The international media has been following reports of record commodity imports by China. The surge is being portrayed as reflecting China’s recovering economy. Indeed, the international financial market is portraying China’s perceived recovery as a harbinger for global recovery. It is a major factor pushing up stock prices around the world.
But China’s imports are mostly for speculative inventories. Bank loans were so cheap and easy to get that many commodity distributors used financing for speculation. The first wave of purchases was to arbitrage the difference between spot and futures prices. That was smart. But now that price curves have flattened for most commodities, these imports are based on speculation that prices will increase. Demand from China’s army of speculators is driving up prices, making their expectations self-fulfilling in the short term.
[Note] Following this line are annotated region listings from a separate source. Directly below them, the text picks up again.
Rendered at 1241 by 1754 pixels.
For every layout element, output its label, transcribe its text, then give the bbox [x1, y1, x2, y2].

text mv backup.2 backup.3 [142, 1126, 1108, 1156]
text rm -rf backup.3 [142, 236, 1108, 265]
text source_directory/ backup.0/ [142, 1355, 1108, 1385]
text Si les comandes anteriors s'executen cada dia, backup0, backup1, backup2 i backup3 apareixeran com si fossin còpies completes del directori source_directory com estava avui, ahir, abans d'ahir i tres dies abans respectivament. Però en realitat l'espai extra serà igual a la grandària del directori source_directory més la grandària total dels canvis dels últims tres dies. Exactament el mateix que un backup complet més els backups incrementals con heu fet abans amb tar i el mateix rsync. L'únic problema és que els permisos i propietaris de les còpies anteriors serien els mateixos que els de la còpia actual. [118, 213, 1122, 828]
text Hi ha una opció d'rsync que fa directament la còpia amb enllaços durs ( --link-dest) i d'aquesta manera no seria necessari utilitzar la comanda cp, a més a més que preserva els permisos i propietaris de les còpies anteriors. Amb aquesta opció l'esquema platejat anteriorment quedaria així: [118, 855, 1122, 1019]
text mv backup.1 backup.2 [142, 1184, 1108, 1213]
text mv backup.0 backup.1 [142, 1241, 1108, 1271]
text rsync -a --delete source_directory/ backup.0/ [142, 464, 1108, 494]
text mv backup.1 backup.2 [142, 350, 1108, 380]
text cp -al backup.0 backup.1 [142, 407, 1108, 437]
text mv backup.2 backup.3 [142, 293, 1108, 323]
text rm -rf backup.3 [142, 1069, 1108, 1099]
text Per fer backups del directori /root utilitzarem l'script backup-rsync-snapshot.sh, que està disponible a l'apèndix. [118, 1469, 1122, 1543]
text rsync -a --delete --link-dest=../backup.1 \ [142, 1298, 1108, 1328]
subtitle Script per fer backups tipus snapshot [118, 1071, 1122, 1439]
‘Government knows best’ - at its worst!
Boston Magazine: Drew Gilpin Faust and the Incredible Shrinking Harvard
Most of Harvard’s endowment was tied up in illiquid investments whose values were fluctuating (i.e., plunging) daily. But Moody’s, the financial ratings firm, was predicting a 30 percent decline for university endowments for the fiscal year that ends this month. In a subsequent letter, Faust went further, warning that a drop so precipitous seemed probable.
Such a plunge would claw the endowment back by more than $11 billion. Subtract the endowment’s $1.4 billion contribution to the university’s operating costs for this year—a contribution paid for in previous years by endowment returns, but which this time would represent a withdrawal—and Harvard would be left with $24.4 billion. As the old saying has it, “A billion here, a billion there, and pretty soon you’re talking about real money.”
Especially interesting given that I’m currently reading Creative Capital: Georges Doriot and the Birth of Venture Capital by Spencer Ante. The book talks about the many innovations that Doriot brought to HBS and venture capital.
Maritime Global Net: Precious Shipping Expects Dry Rates Crash
Obviously, when you binge buy and compress imports of a single commodity, carried mainly by capesize ships, into a very short space in time, you tend to create two issues at the same time. Firstly, you tend to push up freight rates due to the time-compressed/explosive demand growth for that ship-sector. And more significantly, you create queues at loading and discharging ports which tend to reduce availability of spot ships driving prices even higher.
Based on the congestion at Chinese discharge ports and the present increased level of iron ore imports the index could actually cross 5,000 points. We think that congestion should clear up once this binge buying of iron ore abates or more new Capes are delivered from the ship-yards than the demand can absorb. Once one or both of these events take place, congestion will vanish very quickly with the BDI crashing down as quickly as it has advanced.
Commodity inflationistas much keep this in mind.
Bloomberg: Sri Lanka Looks to Soros, Mobius to Bolster Market
Sri Lanka wants George Soros, Mark Mobius and other top fund managers to invest in the country and help the Colombo Stock Exchange “take off” after the end of a 26-year civil war.
Daily average trading on the Colombo Stock Exchange surged 20 times to 1 billion rupees ($8.7 million) after the government declared victory over the Tigers on May 16, driven by demand from the local population, de Silva said. The key Colombo All- Share Index has climbed 12 percent during the period, taking its gains this year to 42 percent.
The exchange wants to double its capitalization to $14 billion in a year, he added.
This should be interesting. Impact cost for short-term traders way too high - the only play is buy & pray.